• Activity: Please repeat the passage of the Oscars article below, from "Friday, March 12, 2010" up to and including "who raised them.", changing "movie stars" to "actors".

• Text passage:
════════

Friday, March 12, 2010

Oscars acceptance speeches keep audiences tuned in

It’s easy to forget where the people who walk to red carpet come from when the flash of the paparazzi’s camera or an elaborate stage construction lends the distraction. All movie stars have a story of how they got to where they are now and who helped along the way. For Best Actor and Actress at the 82nd Annual Academy Awards, Jeff Bridges and Sandra Bullock, it was the people who raised them.

Bridges, who won the award for his role as self-destructive country singer Bad Blake in “Crazy Heart”, said his dad would sit him on his bed at night and teach him the basics of acting. His parents’ love for show biz is what brought the remarkable actor his first Academy Award. He said the award honored them as much as it did him
.
Sandra Bullock, who earned her first Academy Award nomination and Best Actress win for her role as Leigh Anne Tuohy in “The Blind Side”, recognized all of the mothers who provide unconditional love for their children, no matter where they come from.

In the film, Bullock plays a mother who doesn’t care that the child she takes as her own comes from the dirty streets of Memphis with nothing but a brown bag with spare clothes in his hands. She helps him transform his life and succeed in football, which is his ticket to a meaningful future.

════════

• Material provided:
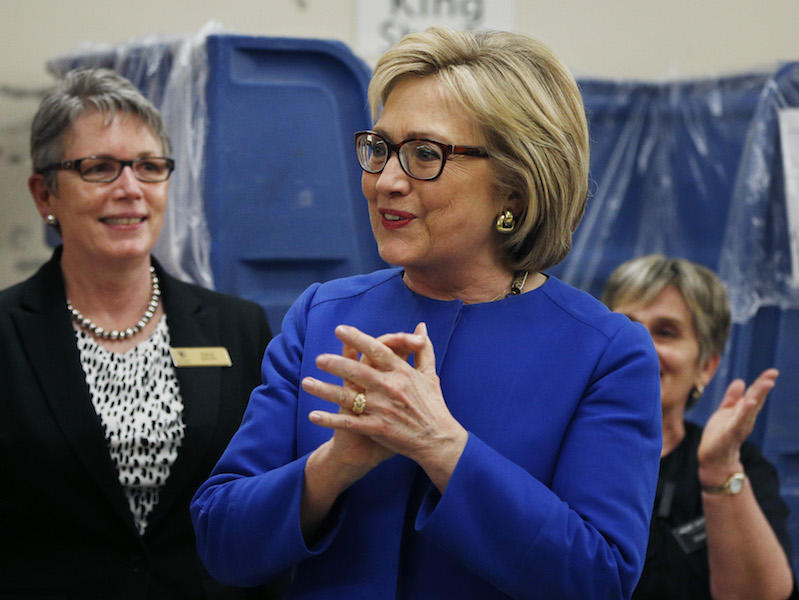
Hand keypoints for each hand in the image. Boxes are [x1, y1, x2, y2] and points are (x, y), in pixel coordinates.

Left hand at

════════

• Finished task:
Friday, March 12, 2010

Oscars acceptance speeches keep audiences tuned in

It’s easy to forget where the people who walk to red carpet come from when the flash of the paparazzi’s camera or an elaborate stage construction lends the distraction. All actors have a story of how they got to where they are now and who helped along the way. For Best Actor and Actress at the 82nd Annual Academy Awards, Jeff Bridges and Sandra Bullock, it was the people who raised them.